WHAT THE TASK REQUIRES:
A bare number is all that is needed: how many lines below contain the string "nose"?

** Opening DATASET block **

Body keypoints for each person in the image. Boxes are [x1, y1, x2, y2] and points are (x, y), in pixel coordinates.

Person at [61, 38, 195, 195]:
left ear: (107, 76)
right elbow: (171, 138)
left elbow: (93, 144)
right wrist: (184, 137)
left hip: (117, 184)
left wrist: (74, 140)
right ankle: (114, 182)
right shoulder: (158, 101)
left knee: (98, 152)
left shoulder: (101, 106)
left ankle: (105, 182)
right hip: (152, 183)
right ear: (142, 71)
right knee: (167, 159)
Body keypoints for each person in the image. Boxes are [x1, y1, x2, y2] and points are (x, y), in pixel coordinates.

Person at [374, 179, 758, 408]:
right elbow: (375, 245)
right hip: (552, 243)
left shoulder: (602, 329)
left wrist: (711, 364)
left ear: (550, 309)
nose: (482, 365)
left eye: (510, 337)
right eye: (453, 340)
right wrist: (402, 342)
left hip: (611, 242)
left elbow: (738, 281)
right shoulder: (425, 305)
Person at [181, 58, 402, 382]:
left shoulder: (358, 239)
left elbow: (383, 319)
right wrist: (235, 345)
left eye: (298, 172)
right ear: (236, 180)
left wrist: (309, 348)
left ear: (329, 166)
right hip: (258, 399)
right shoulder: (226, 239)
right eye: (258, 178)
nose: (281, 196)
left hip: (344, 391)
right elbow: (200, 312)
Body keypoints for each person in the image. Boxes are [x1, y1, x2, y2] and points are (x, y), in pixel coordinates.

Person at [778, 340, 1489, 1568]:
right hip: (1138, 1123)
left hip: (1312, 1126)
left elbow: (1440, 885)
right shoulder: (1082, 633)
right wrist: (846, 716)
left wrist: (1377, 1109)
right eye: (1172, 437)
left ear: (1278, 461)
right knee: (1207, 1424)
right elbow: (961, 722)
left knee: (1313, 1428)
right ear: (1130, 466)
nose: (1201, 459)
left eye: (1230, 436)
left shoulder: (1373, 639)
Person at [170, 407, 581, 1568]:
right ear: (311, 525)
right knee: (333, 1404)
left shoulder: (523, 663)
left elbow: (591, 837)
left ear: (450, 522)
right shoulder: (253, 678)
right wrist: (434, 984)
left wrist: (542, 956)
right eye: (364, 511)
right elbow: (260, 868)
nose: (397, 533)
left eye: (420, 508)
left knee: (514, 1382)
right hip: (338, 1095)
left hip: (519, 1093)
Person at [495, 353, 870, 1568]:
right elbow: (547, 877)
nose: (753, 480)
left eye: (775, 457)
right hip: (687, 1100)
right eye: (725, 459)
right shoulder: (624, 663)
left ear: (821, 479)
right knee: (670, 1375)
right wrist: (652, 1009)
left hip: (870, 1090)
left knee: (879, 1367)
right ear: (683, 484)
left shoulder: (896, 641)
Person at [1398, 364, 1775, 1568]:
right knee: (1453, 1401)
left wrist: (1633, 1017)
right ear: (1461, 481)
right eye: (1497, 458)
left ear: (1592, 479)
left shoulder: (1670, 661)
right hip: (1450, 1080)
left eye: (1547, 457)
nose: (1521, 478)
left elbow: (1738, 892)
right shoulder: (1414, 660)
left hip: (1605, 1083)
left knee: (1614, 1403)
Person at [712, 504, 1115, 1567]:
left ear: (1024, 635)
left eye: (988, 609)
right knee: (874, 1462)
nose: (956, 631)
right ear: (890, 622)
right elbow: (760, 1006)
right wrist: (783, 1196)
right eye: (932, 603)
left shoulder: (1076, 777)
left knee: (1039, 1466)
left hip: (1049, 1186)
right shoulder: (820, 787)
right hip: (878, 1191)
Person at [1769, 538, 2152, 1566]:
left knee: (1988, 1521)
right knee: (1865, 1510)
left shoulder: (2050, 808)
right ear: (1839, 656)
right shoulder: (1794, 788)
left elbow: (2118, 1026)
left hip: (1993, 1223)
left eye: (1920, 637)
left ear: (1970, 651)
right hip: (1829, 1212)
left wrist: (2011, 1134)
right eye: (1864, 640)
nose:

** Closing DATASET block **

OUTPUT OF THE TASK:
8